Hematologic/Immunologic
  • Hematologic/Immunologic disorders include hemolytic anemia, leukopenia (or lymphopenia), and thrombocytopenia.
  • Essentially a reduction in blood and immunologic components.
Lupus Autoantibodies
ANA (antinuclear antibody test)
  • ANA (antinuclear antibody test) is a highly sensitive but non-specific test: a negative test can help exclude the diagnosis of SLE but a positive test is fairly unhelpful.
    • To help with its specificity of the test, we consider the degree of dilution at which the ANA is still positive, called the ANA titer; this reflects the degree of positivity (and thus specificity) of the test.
    • Antibody positivity at a dilution of 1:40 is common in the general population (est. 30% of the normal population) whereas positivity at a dilution of 1:320 is rare (est. 3% of the normal population).
Anti-dsDNA (double-stranded DNA) and Anti-Sm (Smith)
  • Both anti-dsDNA (double-stranded DNA) and anti-Sm (Smith) autoantibodies are highly specific for SLE.
  • Importantly, anti-dsDNA levels correlate with disease activity whereas anti-Sm levels do not.
Anti-histone antibodies
  • Histone autoantibodies are commonly associated with drug-induced lupus.
  • Although they are 90% sensitive for drug-induced lupus, up to 70% of SLE patients can also be positive for anti-histone antibodies, so we don’t use them to distinguish drug-induced lupus from systemic lupus erythematosus.

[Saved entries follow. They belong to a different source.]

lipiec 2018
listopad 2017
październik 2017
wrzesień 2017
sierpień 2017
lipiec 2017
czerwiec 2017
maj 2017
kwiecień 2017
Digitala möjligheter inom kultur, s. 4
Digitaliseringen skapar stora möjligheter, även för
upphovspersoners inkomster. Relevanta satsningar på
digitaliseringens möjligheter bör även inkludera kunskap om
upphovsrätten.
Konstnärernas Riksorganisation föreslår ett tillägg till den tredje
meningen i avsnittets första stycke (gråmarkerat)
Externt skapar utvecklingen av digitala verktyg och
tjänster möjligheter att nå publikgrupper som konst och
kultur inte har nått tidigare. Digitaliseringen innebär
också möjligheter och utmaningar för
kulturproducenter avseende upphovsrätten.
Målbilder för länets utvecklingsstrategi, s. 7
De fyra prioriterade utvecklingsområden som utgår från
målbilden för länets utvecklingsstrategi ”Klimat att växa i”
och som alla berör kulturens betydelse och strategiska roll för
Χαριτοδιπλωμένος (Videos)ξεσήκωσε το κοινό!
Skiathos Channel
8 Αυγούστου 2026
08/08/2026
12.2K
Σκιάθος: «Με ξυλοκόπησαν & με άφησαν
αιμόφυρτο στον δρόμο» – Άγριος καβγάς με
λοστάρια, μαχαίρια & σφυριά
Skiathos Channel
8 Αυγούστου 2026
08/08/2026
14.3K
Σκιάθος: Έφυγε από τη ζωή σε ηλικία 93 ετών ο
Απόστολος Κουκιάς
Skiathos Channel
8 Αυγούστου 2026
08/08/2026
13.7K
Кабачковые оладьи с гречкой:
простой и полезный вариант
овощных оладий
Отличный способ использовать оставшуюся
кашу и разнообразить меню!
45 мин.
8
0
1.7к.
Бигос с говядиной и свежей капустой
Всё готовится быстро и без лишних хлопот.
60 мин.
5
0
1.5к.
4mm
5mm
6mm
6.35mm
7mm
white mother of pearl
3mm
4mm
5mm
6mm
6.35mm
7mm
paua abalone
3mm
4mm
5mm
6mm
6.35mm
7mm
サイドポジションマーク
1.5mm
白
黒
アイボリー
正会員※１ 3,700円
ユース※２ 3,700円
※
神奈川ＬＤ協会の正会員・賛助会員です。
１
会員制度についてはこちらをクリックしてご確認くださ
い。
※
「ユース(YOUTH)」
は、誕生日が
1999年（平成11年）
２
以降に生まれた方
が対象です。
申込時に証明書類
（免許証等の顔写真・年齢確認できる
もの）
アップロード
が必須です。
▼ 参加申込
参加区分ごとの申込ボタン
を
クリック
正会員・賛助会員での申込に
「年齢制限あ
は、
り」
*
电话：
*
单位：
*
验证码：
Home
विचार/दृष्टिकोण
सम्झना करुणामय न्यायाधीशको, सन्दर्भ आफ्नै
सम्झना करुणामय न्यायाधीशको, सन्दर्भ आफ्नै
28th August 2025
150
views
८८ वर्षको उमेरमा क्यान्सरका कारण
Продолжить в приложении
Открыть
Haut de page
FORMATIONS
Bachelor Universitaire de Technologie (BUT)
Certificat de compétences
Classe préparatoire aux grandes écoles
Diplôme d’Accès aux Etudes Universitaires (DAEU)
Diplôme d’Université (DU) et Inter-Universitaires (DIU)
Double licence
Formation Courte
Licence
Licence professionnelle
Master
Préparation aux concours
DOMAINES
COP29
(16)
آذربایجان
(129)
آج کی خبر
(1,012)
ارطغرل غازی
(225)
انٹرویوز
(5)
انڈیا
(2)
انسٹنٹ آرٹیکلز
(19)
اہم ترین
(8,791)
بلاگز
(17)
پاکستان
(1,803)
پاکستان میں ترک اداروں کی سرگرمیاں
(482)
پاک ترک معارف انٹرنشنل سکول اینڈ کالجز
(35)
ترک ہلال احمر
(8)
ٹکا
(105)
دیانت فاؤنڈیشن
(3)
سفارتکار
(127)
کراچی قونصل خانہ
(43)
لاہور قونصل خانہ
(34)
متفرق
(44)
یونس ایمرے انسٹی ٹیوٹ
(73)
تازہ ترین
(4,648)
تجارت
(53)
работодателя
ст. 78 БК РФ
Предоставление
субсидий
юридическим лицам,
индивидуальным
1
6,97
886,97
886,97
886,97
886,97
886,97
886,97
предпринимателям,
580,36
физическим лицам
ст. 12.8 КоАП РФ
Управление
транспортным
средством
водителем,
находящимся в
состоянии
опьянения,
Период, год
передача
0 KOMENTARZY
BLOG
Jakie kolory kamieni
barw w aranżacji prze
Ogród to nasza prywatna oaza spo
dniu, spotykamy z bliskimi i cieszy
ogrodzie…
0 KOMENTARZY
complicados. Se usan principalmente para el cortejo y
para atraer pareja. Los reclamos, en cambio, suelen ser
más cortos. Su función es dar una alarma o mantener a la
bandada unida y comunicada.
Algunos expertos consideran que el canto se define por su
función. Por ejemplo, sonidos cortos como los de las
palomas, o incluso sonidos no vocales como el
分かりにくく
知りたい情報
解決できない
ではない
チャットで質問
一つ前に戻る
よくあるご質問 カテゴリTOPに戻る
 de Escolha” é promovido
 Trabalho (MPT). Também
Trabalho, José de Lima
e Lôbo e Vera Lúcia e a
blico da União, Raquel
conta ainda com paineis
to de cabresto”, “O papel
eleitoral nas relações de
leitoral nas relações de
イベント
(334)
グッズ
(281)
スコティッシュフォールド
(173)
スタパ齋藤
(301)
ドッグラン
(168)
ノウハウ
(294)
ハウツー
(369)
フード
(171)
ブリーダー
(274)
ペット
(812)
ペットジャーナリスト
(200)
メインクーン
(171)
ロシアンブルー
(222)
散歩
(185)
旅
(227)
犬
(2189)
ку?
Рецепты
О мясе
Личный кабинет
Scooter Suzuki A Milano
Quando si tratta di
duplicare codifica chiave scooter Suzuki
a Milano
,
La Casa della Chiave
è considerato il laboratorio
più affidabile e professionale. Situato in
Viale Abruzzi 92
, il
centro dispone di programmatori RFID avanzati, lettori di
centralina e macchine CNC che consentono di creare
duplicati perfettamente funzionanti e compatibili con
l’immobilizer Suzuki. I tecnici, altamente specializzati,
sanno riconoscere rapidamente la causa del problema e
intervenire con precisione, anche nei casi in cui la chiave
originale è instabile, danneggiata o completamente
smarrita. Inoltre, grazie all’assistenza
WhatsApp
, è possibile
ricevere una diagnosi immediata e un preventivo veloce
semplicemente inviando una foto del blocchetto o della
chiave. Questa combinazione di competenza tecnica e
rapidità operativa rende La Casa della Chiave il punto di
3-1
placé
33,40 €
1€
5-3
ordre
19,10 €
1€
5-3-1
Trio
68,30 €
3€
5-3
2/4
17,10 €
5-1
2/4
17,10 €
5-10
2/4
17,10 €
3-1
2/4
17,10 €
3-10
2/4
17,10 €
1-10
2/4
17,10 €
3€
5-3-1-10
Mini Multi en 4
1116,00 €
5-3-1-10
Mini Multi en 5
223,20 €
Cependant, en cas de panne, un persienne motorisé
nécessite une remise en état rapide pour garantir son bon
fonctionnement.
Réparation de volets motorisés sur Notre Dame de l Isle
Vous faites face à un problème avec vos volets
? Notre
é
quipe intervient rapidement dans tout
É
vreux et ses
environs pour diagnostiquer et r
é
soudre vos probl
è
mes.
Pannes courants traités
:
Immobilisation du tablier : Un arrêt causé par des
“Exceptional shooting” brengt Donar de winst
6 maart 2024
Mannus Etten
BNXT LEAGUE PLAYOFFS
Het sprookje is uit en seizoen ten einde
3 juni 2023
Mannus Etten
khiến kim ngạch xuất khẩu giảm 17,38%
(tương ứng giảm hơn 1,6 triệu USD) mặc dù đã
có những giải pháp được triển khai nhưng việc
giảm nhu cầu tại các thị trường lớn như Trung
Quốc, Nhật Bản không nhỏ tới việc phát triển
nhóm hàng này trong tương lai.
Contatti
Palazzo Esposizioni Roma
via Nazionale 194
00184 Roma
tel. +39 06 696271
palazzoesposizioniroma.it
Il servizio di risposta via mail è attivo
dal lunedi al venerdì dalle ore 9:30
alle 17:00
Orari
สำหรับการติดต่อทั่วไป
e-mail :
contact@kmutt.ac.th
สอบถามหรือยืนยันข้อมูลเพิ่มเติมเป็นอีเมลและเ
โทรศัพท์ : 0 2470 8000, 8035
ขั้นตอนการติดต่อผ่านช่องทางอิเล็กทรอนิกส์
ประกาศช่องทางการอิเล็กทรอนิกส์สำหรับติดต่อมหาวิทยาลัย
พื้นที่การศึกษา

  • Common clinical manifestations of drug-induced lupus are cutaneous manifestations along with arthralgias, myalgias, and fever. Internal organ involvement (other than serositis) or neuropsychiatric manifestations are rare.
  • Common drug-induced lupus triggers:
    • Hydralazine, Isoniazid, Minocycline, Procainamide, Tumor necrosis factor alpha inhibitors (anti-TNF agents)
  • Many other drugs have also been shown to cause drug-induced lupus, including:
    • Chlorpromazine, Diltiazem, Methyldopa, and Quinidine.
Antiphospholipid antibodies
  • Antiphospholipid antibodies (antibodies directed at phospholipids or their binding plasma proteins) are present in roughly half of SLE patients and are an important marker of thromboembolism risk, including arterial thromboembolism, deep venous thrombosis, and they are an important cause of fetal loss (late-term miscarriages).
Additional lab tests
  • Before we address antiphospholipid antibody syndrome and antiphospholipid antibodies, themselves, in more detail, note that additional helpful lab laboratory tests to diagnose lupus include low complement levels and the findings of a positive direct Coombs test without evidence of hemolytic anemia.
Pathogenesis of immune complex-mediated hypersensitivity:
  • Immune complexes become deposited on the vessel wall (or, in some cases, in the tissues).
  • As a result, complement and neutrophil activation occurs, leading to the release of pro-inflammatory cytokines, enzymes, and reactive oxygen species.
  • Increased vessel permeability allows the inflammatory molecules to cause additional tissue damage outside of the vessel.